● **EXERCISE REQUIREMENTS**
Retype every line of the items below with no changes, and leave the pictures out of your answer.

:: DATA SHOWN

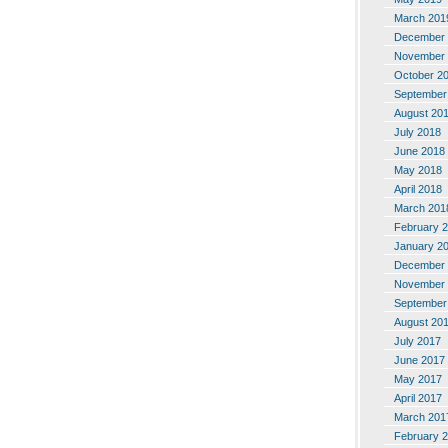
March 201
December 
November 
October 2
September
August 20
July 2018
June 2018
May 2018
April 2018
March 201
February 
January 2
December 
November 
September
August 20
July 2017
June 2017
May 2017
April 2017
March 201
February 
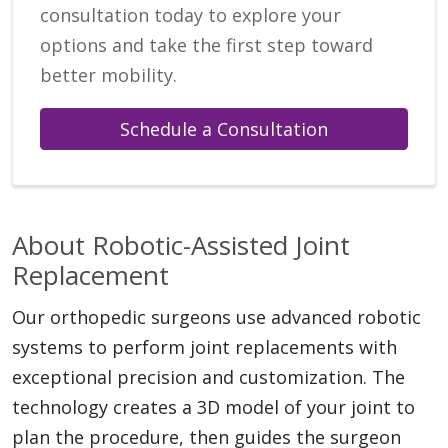
consultation today to explore your
options and take the first step toward
better mobility.
Schedule a Consultation
About Robotic-Assisted Joint
Replacement
Our orthopedic surgeons use advanced robotic
systems to perform joint replacements with
exceptional precision and customization. The
technology creates a 3D model of your joint to
plan the procedure, then guides the surgeon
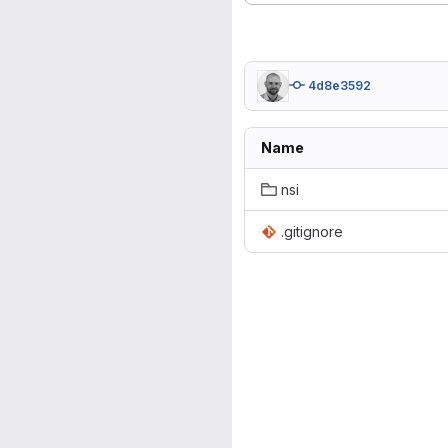
4d8e3592
Name
nsi
.gitignore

::::

● **REPLY**
March 201
December 
November 
October 2
September
August 20
July 2018
June 2018
May 2018
April 2018
March 201
February 
January 2
December 
November 
September
August 20
July 2017
June 2017
May 2017
April 2017
March 201
February 
consultation today to explore your
options and take the first step toward
better mobility.
Schedule a Consultation
About Robotic-Assisted Joint
Replacement
Our orthopedic surgeons use advanced robotic
systems to perform joint replacements with
exceptional precision and customization. The
technology creates a 3D model of your joint to
plan the procedure, then guides the surgeon
4d8e3592
Name
nsi
.gitignore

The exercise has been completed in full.